La décision rendue par la Cour constitutionnelle concernant la loi encadrant l’organisation d’un référendum relance les tensions politiques en République démocratique du Congo. Alors que le pouvoir y voit une avancée juridique, l’opposition dénonce une manœuvre et multiplie les appels à la mobilisation.

La coalition Article 64, principal fer de lance de la contestation, refuse catégoriquement la révision constitutionnelle désormais envisageable. Prince Epenge, porte-parole du mouvement, exhorte la population à rester unie : « Nous ne plierons pas. Nous combinerons nos forces pour empêcher cette loi de prendre effet dans notre pays ».

Selon lui, « le peuple congolais est en colère. Il doit rester debout, déterminé à rejeter le troisième mandat et à s’opposer à toute velléité de division ». Ces déclarations interviennent alors que les dirigeants de la coalition se réunissent à Kinshasa pour affiner leur stratégie de résistance.

À Kinshasa, la crainte d’un embrasement

Parmi les habitants de la capitale, l’inquiétude grandit. Certains s’interrogent sur la possibilité de voir les manifestations se dérouler dans le calme : « Comment être sûrs que leur mode d’action restera pacifique ? », s’interroge un résident. « Il faut éviter à tout prix que des vies soient perdues », ajoute-t-il.
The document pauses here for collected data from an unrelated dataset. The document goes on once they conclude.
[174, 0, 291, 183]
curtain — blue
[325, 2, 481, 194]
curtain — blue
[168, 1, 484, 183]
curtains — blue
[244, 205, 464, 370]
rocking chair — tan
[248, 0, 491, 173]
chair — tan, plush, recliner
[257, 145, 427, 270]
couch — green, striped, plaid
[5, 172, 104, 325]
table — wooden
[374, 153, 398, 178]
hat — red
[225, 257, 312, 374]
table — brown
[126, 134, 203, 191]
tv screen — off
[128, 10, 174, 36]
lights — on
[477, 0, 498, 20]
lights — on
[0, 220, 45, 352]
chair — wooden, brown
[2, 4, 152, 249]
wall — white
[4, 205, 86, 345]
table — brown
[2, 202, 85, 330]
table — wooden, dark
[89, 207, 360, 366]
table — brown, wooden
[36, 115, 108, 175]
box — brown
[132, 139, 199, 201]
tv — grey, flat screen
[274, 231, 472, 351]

Un autre témoin exprime ses craintes quant à la dégradation du climat politique : « Cette décision pourrait bien faire basculer la situation. Le risque de violences est réel ». D’autres encore pointent du doigt les responsables politiques, accusant « ceux qui attisent les tensions pour discréditer les marches de l’opposition ».

Un dialogue politique menacé par la précipitation

Timo Roujean, analyste à la Fondation Konrad Adenauer, met en garde contre les conséquences d’une promulgation hâtive de la loi. Selon lui, si le président Félix Tshisekedi valide rapidement le texte, les efforts de dialogue pourraient s’effondrer. « Un acte précipité avant le 15 août anéantirait toute tentative de conciliation », souligne-t-il.

Il ajoute : « Dans un contexte où les discours se radicalisent et où l’on évoque déjà un coup d’État constitutionnel, cette décision de la Cour donne des arguments à ceux qui prônent la confrontation plutôt que le débat démocratique ». Ainsi, la controverse autour du référendum ne fait que s’amplifier, opposant un camp présidentiel désormais armé d’un cadre légal à une opposition résolue à bloquer toute réforme.

Les prochaines semaines s’annoncent donc décisives pour l’avenir politique de la République démocratique du Congo.